SEÇİME
DOĞRU
Şunun şurasında kaç gün kaldı sandık başına
gitmemize… Giren ay, çıkan ay, şinanay derken soluğu sandık başında alacağız…
Alacağız almasına da görücüler, yani vekil aday adayları da son sürat belirmeye
başladı.
Birçoğu bürokrasinin ballı makamlarından istifa ederek
genellikle Ak Parti’nin kapılarında şık takım elbise ve uyumlu kravatlarıyla
patronlara görünmenin telaşındalar. Kapıyı tıklatanlar, kim bilir “Bakın
Efendim, iktidarınız döneminde bir dediğinizi iki etmedim. Hep sizin için
çalıştım. Yerine göre ‘muhalefete göz bile açtırmadım. Anlarsınız ya!’ diyerek
vekilliğin kaymağından yararlanmak için boyun bükmesi içinde olacaklar…

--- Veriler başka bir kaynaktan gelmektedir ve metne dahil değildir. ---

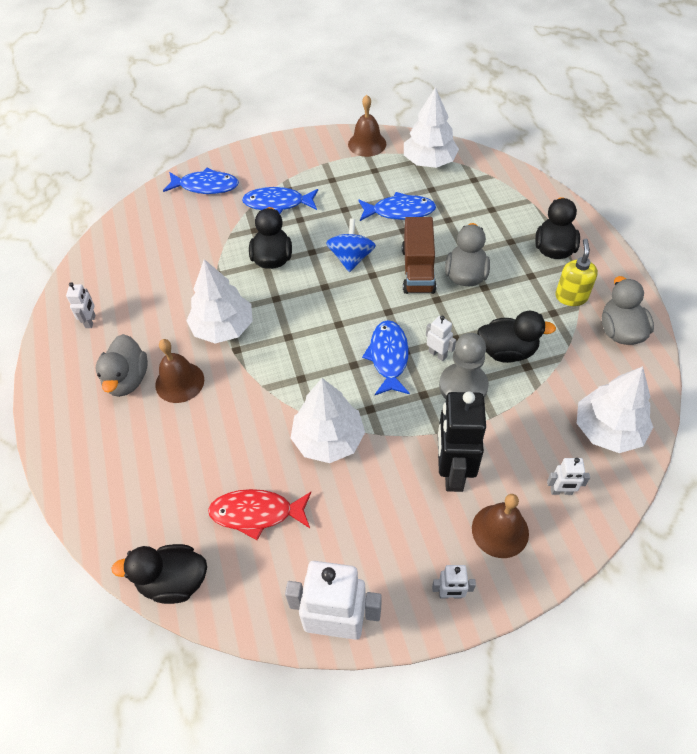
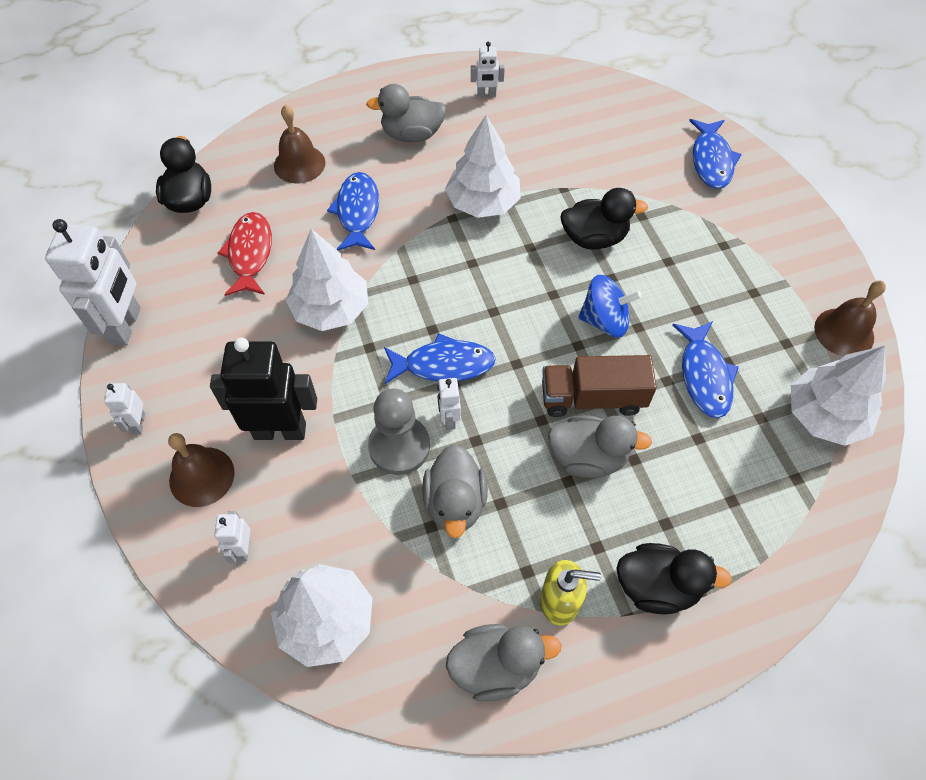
camera: 85 degrees right, 5 degrees up
brown bell [155,339,204,403] -> brown bell moved to [274,105,325,183]
blue fish [242,187,318,214] -> blue fish moved to [327,172,379,251]
white robot [426,316,456,361] -> white robot turned 135 degrees clockwise [437,378,461,430]
black duck [477,311,556,363] -> grey duck [422,444,488,538]

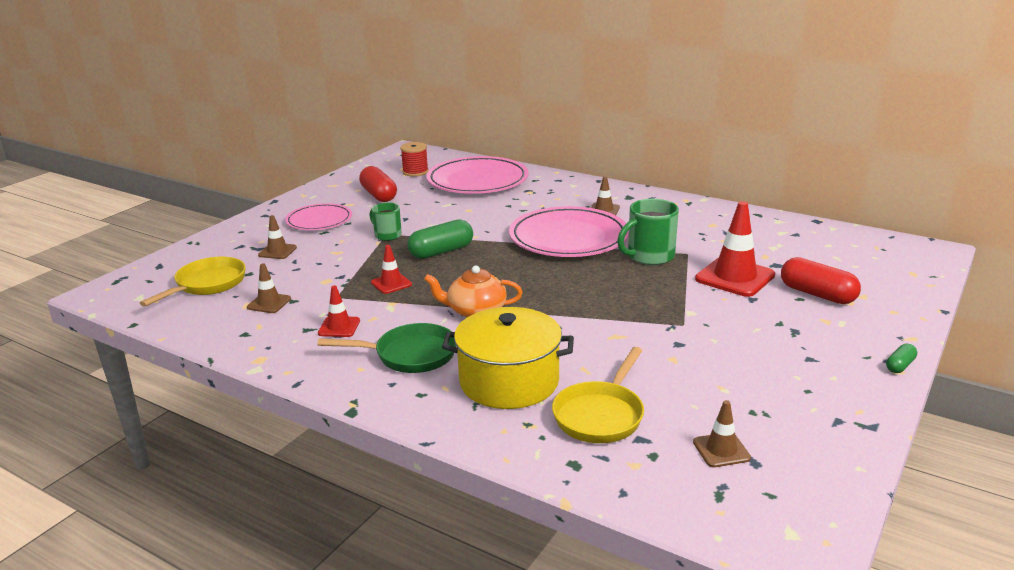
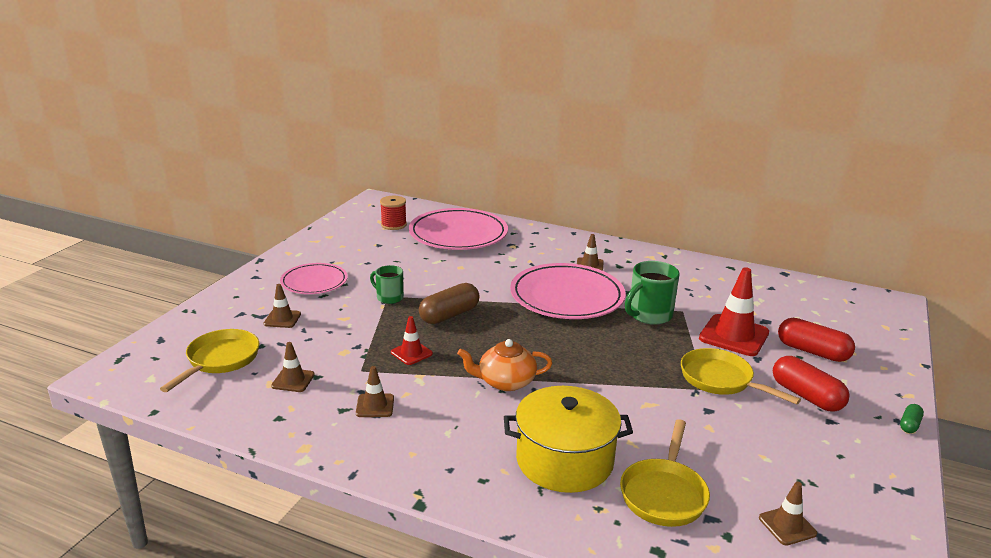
camera: 10 degrees left, 0 degrees up
green pan [317,323,456,373] -> none
red traffic cone [318,286,360,337] -> brown traffic cone [356,366,394,417]
red capsule [359,166,397,202] -> red capsule moved to [773,356,850,412]
green capsule [407,219,473,259] -> brown capsule [419,283,479,324]
none -> yellow pan [681,348,801,405]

Listeler parti liderlerinin önünde uzayıp gidecek… İçinde
ünlü olanlarda olacak, verdikleri bağışlarla ‘ya tutarsa’ diyerek milli piyango
gibi büyük ikramiyenin beklentisi içinde şanslarını deneyenlerde olacak!
Vekillik kıyak iş ya!
Maaş desen dolgun, bir dönemden sonra ömür boyu emeklilikle, hayat desen,
o da garanti! Hele seni bir hafta eve
kapanıp da aday gösteren liderine biat ettiysen, senden iyisi yok… Önüne gelen kanunlardan
haberdar olmana da gerek yok! Onların nasıl toplumu esir alarak demokrasi
yönünden kıpırdatamaz hale getirmesi o kadar da önemli değil. Hele Ormanlar
talan edilerek milyonlarca ağaç kesilmiş, çocukların oynadığı yeşil park
alanları yıkılarak üzerlerine gökdelenler ile AVM’ler yapılmış, yine HES’lerden
dolayı dere yatakları kurumuş kimin umurunda? Git ATM’ye bas “Giriş” tuşuna, gelsin liracıklar, koy cebine sıcak sıcak
harca! Lojmanlar, meclisin ucuz
yemekleri de işin garnitürü… Canın mı sıkıldı, git odana gelen misafirlerle
gelsin-gitsin çaylar arasında yöreni ve ülke sorunlarını konuşup dur! Artık seni kim tutar… Kırmızı ışıkta geçmen,
cep telefonuna yüklenen binlerce liralık kontörler de cabası! Yalnız kapını
çalan iş adamları olunca, işte o zaman
dikkat edeceksin… Malum ‘dinleme’ deyince, kimseyi dinlemiyorlar… Bu işin
yamuğu var, paraleli var, varda var! Aman
dikkat! Bu arada unuttum, Genel Kurulda
hamili kartlara aldığın partililerin işe girme notlarını gazetecilere veya
muhaliflerin telefon kameralarına yakalanmadan nasıl bakana vereceğim, diye
çırpınıp duracaksın! İlk günler acemilikten
acele etme, elbet bir yolunu bulur, bir
köşede çaktırmadan ceketin cebine atıverirsiniz! Atmasına atarsanız da, şu muhalefet
yaptığı araştırmalarda kapak gibi kamuya sınavsız alınan partilileri ortaya
seriveriyor! Keşke ülkede muhalefet diye bir kavram olmasa değil mi? Ona da kafanı yorma, muhalefet istediği kadar
ortaya çıkarsın, nasıl olsa milletimiz
çabucak unutuveriyor. Üstünde durma bunu da unutur! Sahi bu arada bende unutuyordum (!) Bazen sizi gecelere kadar uyutmayacaklar,
artık bu kadar getirisi olan bir işte buna da katlanacaksınız. Yapacağınız
yalnızca, parti yetkililerinin size bakan kaş kaldırma ve manalı bakışları
arasında el kaldırmanız… İşte buna dikkat edin… Zira uyku sersemliği ile muhalefetin bile lehine
karar verebilirsiniz! Sakın
büyüklerinizden bu yüzden fırça yemeyin!
Neyse, neresinden bakarsanız bakın vekillik yine de kıyak
iş vesselam kıyak!
Gerçi toplum olarak şimdiye kadar seçilen vekilleri ne
kadar tanıyoruz? Onların ne yaptıklarını, ne gibi girişimlerde bulundukları
hakkında bilgisi olan var mı? Ön seçim olmadan bir hafta içinde eve kapanan
liderlerin seçtiklerini siz mi seçmiş oluyorsunuz, yoksa liderler mi seçiyor?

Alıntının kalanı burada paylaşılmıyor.